DOCUMENT PASSAGE:

PyTorch provides the **`torch.nn`** module, which contains:  
- **Predefined layers** (linear, convolution, dropout, etc.).  
- **Activation functions** (ReLU, Sigmoid, Tanh, etc.).  
- **Loss functions** (MSE, CrossEntropy, etc.).  
- **Model containers** (e.g., `nn.Sequential`, custom `nn.Module` classes).  

The `torch.nn.Module` class is the **base class** for all neural network models in PyTorch.  
Every custom neural network you build will extend this class and implement the `forward()` method.  

This notebook will introduce how to use **nn.Module** to build neural networks step by step.  


## Table of Contents  

- [1 - Introduction to `nn.Module`](#1)  
- [2 - Linear Layers](#2)  
- [3 - Activation Functions](#3)  
- [4 - Building a Model with `nn.Sequential`](#4)  
- [5 - Custom Neural Networks with `nn.Module`](#5)  
- [6 - Loss Functions](#6)  
- [7 - Practice Exercises](#7)  


<a name='1'></a>
## 1 - Introduction to `nn.Module`  

In PyTorch, all neural networks are built using the base class **`torch.nn.Module`**.

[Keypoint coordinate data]
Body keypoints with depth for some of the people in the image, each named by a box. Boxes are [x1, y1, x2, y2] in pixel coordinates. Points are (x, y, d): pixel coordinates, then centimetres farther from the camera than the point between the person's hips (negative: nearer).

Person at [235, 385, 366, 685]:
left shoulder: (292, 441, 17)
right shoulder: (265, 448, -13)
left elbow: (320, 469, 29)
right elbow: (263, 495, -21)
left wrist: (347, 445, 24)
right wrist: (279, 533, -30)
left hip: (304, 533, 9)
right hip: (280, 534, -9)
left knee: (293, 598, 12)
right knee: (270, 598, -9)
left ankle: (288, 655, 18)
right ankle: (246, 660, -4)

* * *

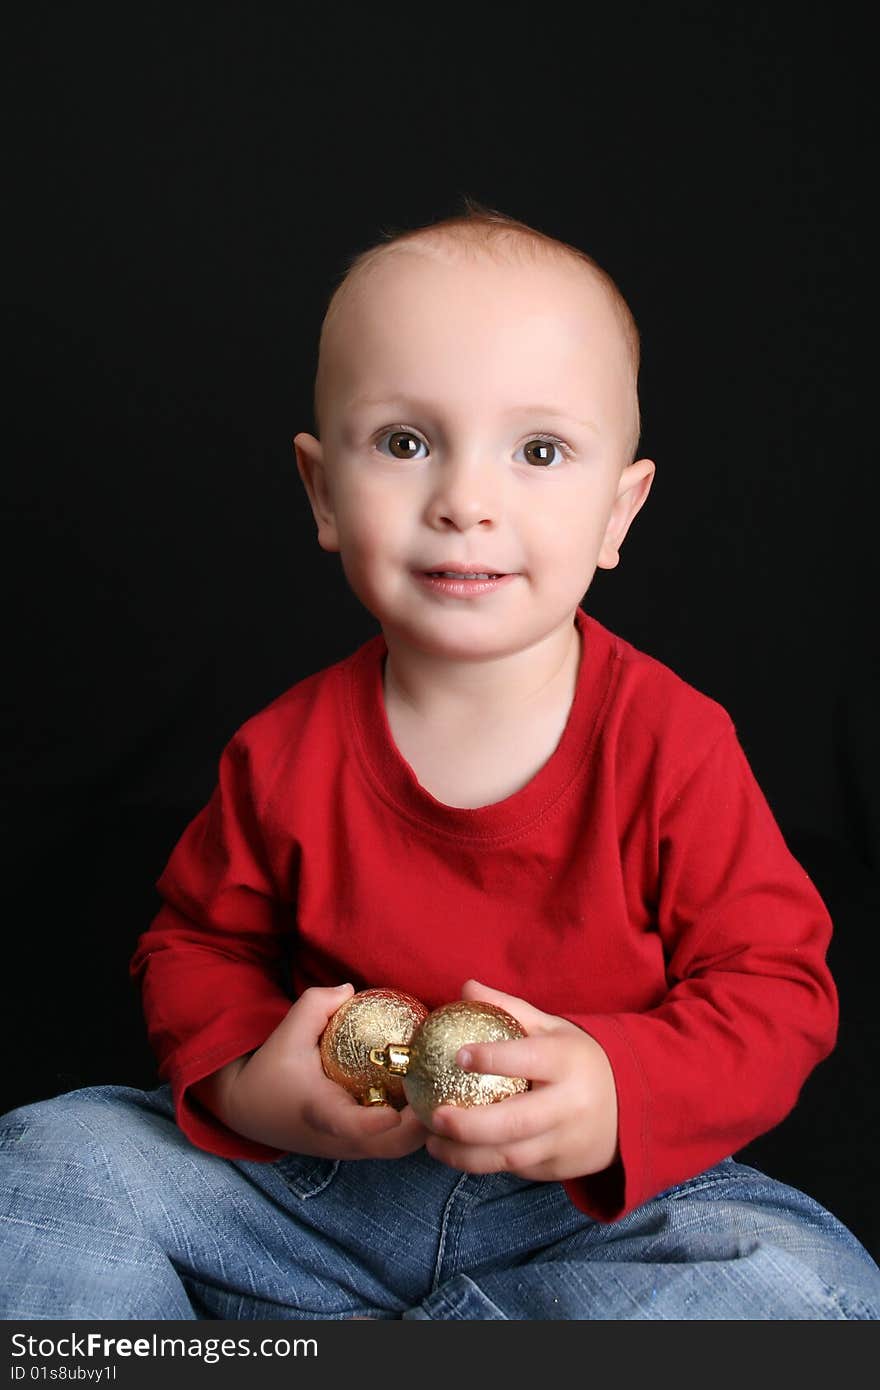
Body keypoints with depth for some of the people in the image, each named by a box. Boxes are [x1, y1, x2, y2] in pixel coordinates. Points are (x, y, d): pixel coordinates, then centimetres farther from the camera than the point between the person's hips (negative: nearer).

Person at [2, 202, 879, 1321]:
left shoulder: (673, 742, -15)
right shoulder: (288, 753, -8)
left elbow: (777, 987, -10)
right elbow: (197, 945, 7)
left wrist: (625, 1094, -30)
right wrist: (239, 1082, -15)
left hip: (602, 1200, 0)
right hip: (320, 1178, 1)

WORK TO COMPLETE:
1. According to the PyTorch passage, why does every custom neural network extend the `torch.nn.Module` class? Answer in one to three sentences.
2. Reproduce the part of the PyTorch passage starting at "## Table of" and ending at "- Loss Functions](#6)".

ANSWERS BY ITEM:
1. Every custom neural network extends `torch.nn.Module` because that class is the base class for all neural network models in PyTorch. In doing so, the network also implements the `forward()` method.

2.
## Table of Contents  

- [1 - Introduction to `nn.Module`](#1)  
- [2 - Linear Layers](#2)  
- [3 - Activation Functions](#3)  
- [4 - Building a Model with `nn.Sequential`](#4)  
- [5 - Custom Neural Networks with `nn.Module`](#5)  
- [6 - Loss Functions](#6)